Why Mac-Geniuses Are Diminishing My Love of Nerds

Why Mac-Geniuses Are Diminishing My Love of Nerds


In hindsight, beating someone up on the playground because he was a “know-it-all” seems like a justifiable act.

I vividly recall having pea rocks pelted at me because I argued strongly for the scientific evidence of the Loch Ness Monster during Mr. Nelson’s third grade P.E. class. And there of course was the regrettably bloody incident in fifth grade involving my defense of Wynton Marsalis as the world’s preeminent musician (over and above AC/DC, regardless of how learned Angus Young was on the organ) and a well-timed basketball from the distance of about 40 feet.

But, as much as I sympathize with myself as a boy, trying to muster a sense of defiance behind my water-accumulating eyes, trying to decipher the cosmic sin that I must’ve committed in loving to read our family’s outdated encyclopedia, I think I got what was coming to me.

Which brings me to Mac Geniuses.

Mac Geniuses—or, my apologies to the hierarchy—basically anyone who works in a Mac Store has got to be in the running for planet’s biggest deuchebag.

Let’s take a quick ajoinder: I’m typing on a Mac, I own an iPhone, my other Mac (from school) is currently sitting next to me, and I have at least three Facebook friends who work for Apple. They’re normal people. Except that is until I imagine they put on their red turtleneck, factory-frayed jeans, athletic trainers, decide not to shave the peachfuzz from chin, and drive into work. Then they turn into a Category One Jackass.

Why? Mostly because they’ve taken “think different” and made it “duh, dude, didn’t you know this already?!” The whole Mac ethos is built on the idea that simpler is better. Simple machines. Simple software. Simple answers. And from hearing anecdotes from the new Jobs book, their modern day messiah is the king of lightweight contrarianism. Oh, you thought computers were supposed to be complicated and make you wet the bed nervously thinking about how you’re going to add more memory so you can download more photos and play solitaire! Well guess what, homie, it’s fucking cake!

And this is cool if you’re Steve Jobs. He was for real.

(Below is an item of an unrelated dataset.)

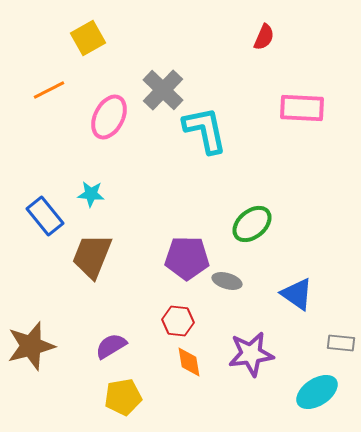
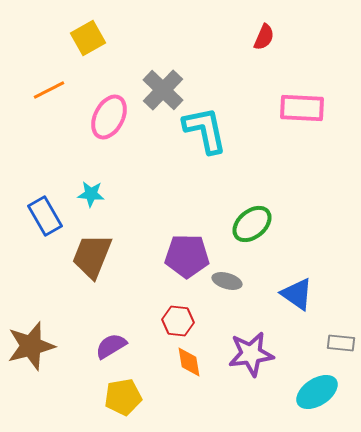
blue rectangle: rotated 9 degrees clockwise
purple pentagon: moved 2 px up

But my beef is with how this air of slightly-helpful, but inevitable, patronizing has seeped down into the ranks of retail like Mall of America Apple Store dudes, who can nail the rhetoric, but not the actual “being helpful” part.

Case in point: Mac dudes will always fall over themselves trying to provide you with profoundly simplistic answers. It’s like they teach this before getting to onto the sales floor—that if someone asks how to grill salmon, you should respond with “well, do you own a heat source?” rather than a suggestion to Google a recipe.

Let me explain.

I recently asked a Mac Genius where the store had RAM and if they would install it for me (I came to find out you need to buy this online through Apple). The hedgehog in a turtleneck looked at me like a guru and laughed: “Well do you own a screwdriver?” It was like I was the babe wandering frustratedly through the woods and he was all-amped to blow my fucking brains. “You can just do it yourself,” he pontificiated.

Whoa. Occam’s Razor, man.

Long story short, I DID do it myself. But only after getting help from a chick at Best Buy who told me, “Oh yeah, Mac won’t do that in store, and you gotta buy online through Mac.” Why was I at Best Buy? Because the genius downstairs at MOA told me to check Best Buy.

I don’t want to tell you other anecdotes—like the dude from Texas this afternoon who tried widening my provincial understanding of the digital age by informing me he had sent my e-mail to the wrong address, or the bespectacled cheery fellow who tried selling me the wrong power supply two weeks prior. It’s not important. I don’t care that they make mistakes. I like Mac! I like their cheerfulness! I like that they seem like they actually enjoy their jobs!

But I’m sort of tired of the faux-enlightenment act. Don’t try to blow my mind, man. Just sell me the goddamned memory—or tell me where I can find it. Please don’t meet my questions with responses super-far-back on the evolutionary ladder: “So you want to add memory? Well do you operate the Internet? Do you live in the 21st Century? Do you have a library card?!” I don’t want the magic act. I just want to get in and get out.

And as much as I want to protect all nerds from kickball-chucking bruisers on the playground, you and your smarty-assed-pants responses are severely mitigating my sympathies.